WO 94/16710 deals with stable topical preparations having anti-inflammatory action combined with antifungal action to treat mycotic skin infections. Examples are given of preparations including ketoconazole and desonide (an acetonide glucocorticosteroid) in a ratio by weight of 40: 1 , which is the preferred ratio.
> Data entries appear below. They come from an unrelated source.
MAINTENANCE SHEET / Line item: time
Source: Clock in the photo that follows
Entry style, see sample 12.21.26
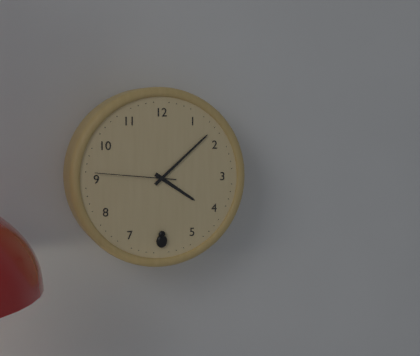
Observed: 4.08.46
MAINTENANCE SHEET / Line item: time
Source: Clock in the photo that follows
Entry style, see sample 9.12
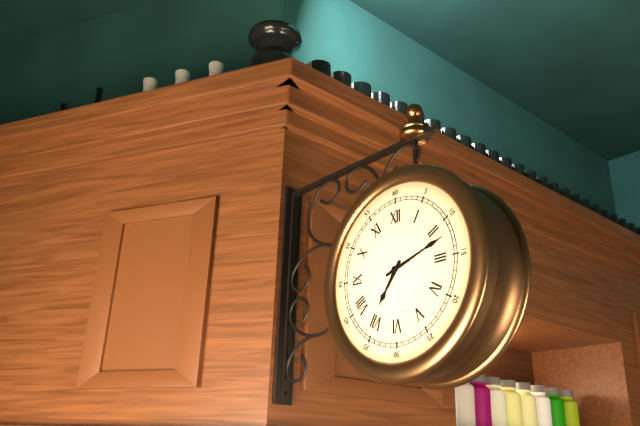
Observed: 7.12
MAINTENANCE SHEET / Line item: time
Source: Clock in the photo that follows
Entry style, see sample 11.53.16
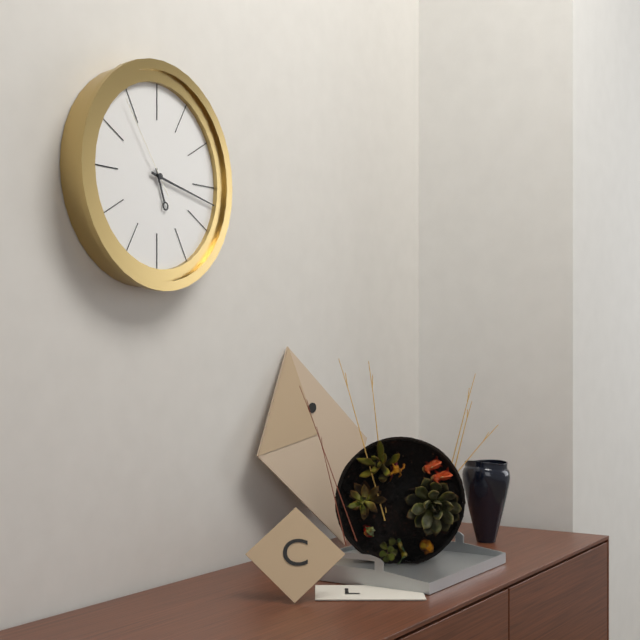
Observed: 5.17.54
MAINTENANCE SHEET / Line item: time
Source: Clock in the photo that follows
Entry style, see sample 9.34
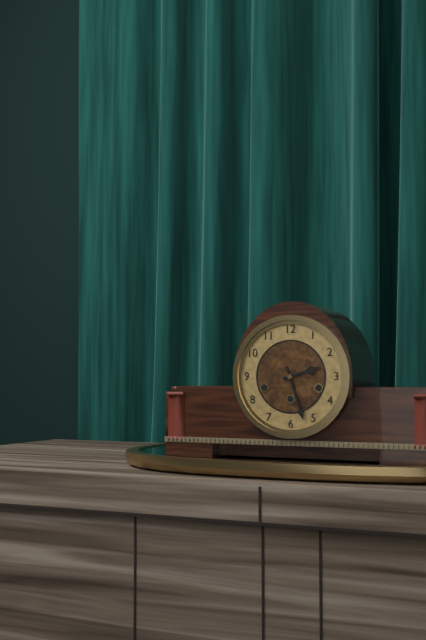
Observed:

WO 92/18133 concerns the targeting of drugs specifically to the oral cavity to treat inflammatory conditions in the cavity. A mouthwash is disclosed for this purpose, while
inhibiting the growth of Candida in the oral cavity (which is a perceived problem with other preparations for the oral cavity). The mouthwash contains a steroid and an antifungal agent, the latter for inhibiting Candida growth
US-5002938 discloses a gel formulation for topical administration. The gel is designed to treat skin fungal diseases and contains a 17-ester steroid and an agent having an imidazole functional group and possessing topical antifungal activity. The steroid is used to induce fungal spores to produce mycelia and as a vasoconstrictor at the site of topical application.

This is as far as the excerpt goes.